Source material section start

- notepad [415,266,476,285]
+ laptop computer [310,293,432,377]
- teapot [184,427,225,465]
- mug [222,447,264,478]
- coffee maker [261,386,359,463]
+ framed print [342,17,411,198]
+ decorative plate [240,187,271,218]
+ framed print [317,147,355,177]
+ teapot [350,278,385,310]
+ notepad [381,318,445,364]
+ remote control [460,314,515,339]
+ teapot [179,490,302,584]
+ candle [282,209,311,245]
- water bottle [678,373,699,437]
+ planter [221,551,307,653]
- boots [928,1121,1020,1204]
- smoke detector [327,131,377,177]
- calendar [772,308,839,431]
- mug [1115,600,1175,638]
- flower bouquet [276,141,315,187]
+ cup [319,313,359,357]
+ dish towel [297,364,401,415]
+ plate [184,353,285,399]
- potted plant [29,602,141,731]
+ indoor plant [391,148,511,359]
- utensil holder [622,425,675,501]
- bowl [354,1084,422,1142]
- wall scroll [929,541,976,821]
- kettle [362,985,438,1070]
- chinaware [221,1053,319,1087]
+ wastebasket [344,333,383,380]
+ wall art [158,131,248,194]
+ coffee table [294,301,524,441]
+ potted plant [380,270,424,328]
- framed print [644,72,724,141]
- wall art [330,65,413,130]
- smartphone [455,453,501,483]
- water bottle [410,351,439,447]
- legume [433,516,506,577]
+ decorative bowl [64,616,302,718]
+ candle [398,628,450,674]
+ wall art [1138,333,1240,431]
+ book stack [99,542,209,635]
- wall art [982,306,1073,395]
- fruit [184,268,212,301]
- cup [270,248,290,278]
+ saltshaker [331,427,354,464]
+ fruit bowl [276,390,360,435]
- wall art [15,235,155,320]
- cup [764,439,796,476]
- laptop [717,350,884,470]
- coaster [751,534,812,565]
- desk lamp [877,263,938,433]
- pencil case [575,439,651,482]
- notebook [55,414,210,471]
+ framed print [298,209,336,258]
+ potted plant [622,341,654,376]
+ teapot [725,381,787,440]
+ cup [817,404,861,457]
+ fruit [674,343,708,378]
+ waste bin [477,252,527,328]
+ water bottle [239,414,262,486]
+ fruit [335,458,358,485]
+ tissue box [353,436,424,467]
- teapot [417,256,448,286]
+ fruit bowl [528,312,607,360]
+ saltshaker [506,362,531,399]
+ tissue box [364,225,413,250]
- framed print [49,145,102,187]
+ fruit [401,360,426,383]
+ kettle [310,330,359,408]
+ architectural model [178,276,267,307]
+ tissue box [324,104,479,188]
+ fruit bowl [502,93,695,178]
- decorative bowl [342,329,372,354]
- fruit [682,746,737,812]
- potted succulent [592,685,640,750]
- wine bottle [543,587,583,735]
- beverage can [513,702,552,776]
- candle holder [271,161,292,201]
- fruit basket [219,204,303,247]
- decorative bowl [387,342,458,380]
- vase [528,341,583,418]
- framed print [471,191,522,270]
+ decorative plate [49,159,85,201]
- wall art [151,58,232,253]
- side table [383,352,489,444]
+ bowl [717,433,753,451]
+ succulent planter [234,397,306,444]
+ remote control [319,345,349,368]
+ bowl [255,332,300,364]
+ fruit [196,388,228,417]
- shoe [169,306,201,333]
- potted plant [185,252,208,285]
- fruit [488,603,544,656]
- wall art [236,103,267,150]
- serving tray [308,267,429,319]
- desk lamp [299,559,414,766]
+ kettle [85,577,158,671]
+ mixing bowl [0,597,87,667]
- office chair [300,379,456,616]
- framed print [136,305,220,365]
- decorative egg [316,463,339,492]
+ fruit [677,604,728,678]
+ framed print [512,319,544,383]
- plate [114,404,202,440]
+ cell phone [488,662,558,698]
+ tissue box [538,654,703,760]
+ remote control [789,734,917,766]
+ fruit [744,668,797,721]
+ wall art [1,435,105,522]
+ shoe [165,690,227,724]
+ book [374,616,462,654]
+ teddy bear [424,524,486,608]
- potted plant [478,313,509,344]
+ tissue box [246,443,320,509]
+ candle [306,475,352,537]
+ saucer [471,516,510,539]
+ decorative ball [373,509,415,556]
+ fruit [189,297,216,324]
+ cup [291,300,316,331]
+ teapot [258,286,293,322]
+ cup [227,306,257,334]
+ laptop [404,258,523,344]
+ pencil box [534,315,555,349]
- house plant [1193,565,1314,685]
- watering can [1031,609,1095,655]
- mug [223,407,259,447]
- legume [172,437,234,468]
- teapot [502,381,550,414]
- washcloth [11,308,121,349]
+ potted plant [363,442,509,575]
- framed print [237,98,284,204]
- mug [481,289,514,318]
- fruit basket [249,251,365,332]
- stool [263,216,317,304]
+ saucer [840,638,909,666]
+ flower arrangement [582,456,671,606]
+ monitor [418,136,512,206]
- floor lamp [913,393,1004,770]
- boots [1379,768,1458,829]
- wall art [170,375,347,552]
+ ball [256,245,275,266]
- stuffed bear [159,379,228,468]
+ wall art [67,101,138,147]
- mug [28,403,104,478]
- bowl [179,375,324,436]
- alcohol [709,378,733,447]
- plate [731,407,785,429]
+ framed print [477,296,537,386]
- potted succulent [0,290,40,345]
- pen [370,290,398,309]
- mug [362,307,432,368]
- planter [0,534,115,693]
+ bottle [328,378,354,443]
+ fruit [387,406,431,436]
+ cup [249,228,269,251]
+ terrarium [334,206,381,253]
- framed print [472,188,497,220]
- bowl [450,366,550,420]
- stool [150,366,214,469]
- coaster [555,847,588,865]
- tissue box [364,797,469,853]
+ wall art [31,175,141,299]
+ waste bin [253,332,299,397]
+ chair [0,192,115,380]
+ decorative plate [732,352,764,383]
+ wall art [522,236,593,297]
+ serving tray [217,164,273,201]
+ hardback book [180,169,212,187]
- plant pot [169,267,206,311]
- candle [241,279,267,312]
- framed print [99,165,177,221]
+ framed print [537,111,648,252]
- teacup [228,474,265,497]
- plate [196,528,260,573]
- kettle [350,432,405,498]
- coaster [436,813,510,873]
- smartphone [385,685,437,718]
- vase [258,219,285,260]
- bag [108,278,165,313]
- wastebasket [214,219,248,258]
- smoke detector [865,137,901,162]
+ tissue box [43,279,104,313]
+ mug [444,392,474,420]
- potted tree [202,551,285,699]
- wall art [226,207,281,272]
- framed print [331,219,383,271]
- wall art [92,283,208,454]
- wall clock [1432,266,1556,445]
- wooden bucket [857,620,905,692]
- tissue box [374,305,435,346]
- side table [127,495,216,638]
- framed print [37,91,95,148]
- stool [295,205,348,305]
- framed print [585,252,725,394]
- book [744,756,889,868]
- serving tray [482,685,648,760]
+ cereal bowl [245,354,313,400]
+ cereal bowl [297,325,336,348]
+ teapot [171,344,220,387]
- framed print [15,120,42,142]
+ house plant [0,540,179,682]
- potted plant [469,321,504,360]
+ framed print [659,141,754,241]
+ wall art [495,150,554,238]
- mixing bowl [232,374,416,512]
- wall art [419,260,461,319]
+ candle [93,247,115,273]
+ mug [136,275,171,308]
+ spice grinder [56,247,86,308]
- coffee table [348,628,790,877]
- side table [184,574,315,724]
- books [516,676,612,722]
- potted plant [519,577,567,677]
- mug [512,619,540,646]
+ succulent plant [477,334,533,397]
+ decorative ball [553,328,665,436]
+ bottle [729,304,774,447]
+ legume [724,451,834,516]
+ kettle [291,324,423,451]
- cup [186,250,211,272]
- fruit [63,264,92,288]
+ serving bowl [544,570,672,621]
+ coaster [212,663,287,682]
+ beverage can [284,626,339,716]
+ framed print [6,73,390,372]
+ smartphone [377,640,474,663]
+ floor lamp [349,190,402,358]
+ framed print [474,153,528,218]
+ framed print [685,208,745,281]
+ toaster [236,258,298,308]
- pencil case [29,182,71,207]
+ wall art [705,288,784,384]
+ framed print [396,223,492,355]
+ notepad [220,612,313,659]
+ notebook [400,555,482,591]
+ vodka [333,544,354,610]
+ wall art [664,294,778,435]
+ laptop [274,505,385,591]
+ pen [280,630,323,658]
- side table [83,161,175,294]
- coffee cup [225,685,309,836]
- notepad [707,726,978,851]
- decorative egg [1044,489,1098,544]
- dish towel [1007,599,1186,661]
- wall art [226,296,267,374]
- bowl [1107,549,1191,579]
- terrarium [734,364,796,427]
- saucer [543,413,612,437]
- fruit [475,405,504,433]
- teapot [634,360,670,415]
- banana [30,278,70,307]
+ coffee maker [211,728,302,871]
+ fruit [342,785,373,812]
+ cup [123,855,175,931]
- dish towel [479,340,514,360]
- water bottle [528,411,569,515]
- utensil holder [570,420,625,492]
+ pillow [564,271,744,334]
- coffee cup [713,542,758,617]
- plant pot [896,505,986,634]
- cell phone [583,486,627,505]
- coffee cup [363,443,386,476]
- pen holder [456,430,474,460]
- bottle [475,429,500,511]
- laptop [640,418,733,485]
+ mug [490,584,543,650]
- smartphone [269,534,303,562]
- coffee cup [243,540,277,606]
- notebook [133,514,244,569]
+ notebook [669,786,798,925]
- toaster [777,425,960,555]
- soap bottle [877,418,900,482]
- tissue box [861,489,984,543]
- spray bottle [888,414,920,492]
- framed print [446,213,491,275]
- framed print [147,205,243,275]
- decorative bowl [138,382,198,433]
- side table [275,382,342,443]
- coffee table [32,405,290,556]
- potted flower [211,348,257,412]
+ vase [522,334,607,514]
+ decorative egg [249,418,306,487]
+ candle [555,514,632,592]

Source material section end

The problem: For the word "maker", count how many lines of the entries contain it; give the number and nothing more.

Task response: 2